*** Opening Source material ***

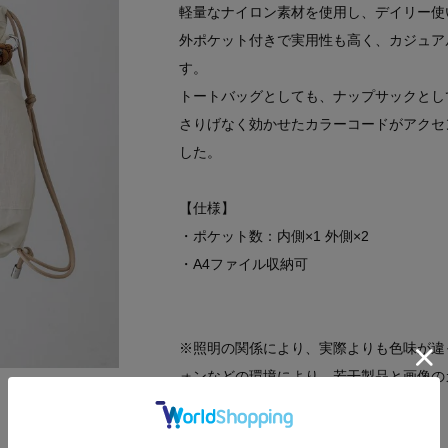
軽量なナイロン素材を使用し、デイリー使
外ポケット付きで実用性も高く、カジュア
す。
トートバッグとしても、ナップサックとし
さりげなく効かせたカラーコードがアクセ
した。
【仕様】
・ポケット数：内側×1 外側×2
・A4ファイル収納可
※照明の関係により、実際よりも色味が違
ォンなどの環境により、若干製品と画像の
関連タグ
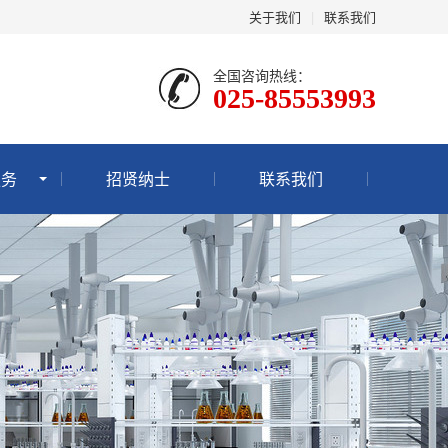
关于我们
|
联系我们
全国咨询热线：
025-85553993
服务
招贤纳士
联系我们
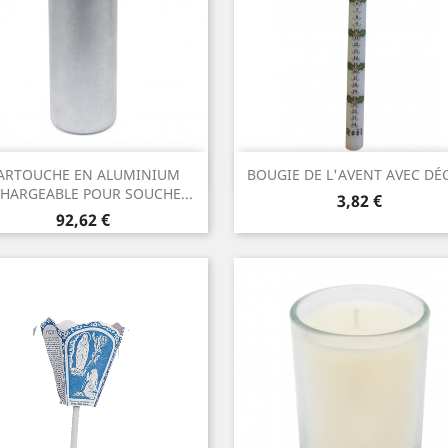
Aperçu rapide
Aperçu rapide


ARTOUCHE EN ALUMINIUM
BOUGIE DE L'AVENT AVEC DÉ
HARGEABLE POUR SOUCHE...
Prix
3,82 €
Prix
92,62 €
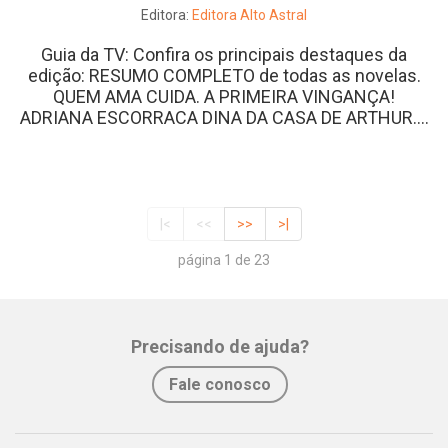
Editora:
Editora Alto Astral
Guia da TV: Confira os principais destaques da
edição: RESUMO COMPLETO de todas as novelas.
QUEM AMA CUIDA. A PRIMEIRA VINGANÇA!
ADRIANA ESCORRACA DINA DA CASA DE ARTHUR....
|<
<<
>>
>|
página 1 de 23
Precisando de ajuda?
Fale conosco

*** Closing Source material ***

*Problem to solve*:
Set down nothing but the lines from the one with "Editora Alto Astral" through the end of the records, keeping each line exactly as written and including both ends.

*Written answer*:
Editora Alto Astral
Guia da TV: Confira os principais destaques da
edição: RESUMO COMPLETO de todas as novelas.
QUEM AMA CUIDA. A PRIMEIRA VINGANÇA!
ADRIANA ESCORRACA DINA DA CASA DE ARTHUR....
|<
<<
>>
>|
página 1 de 23
Precisando de ajuda?
Fale conosco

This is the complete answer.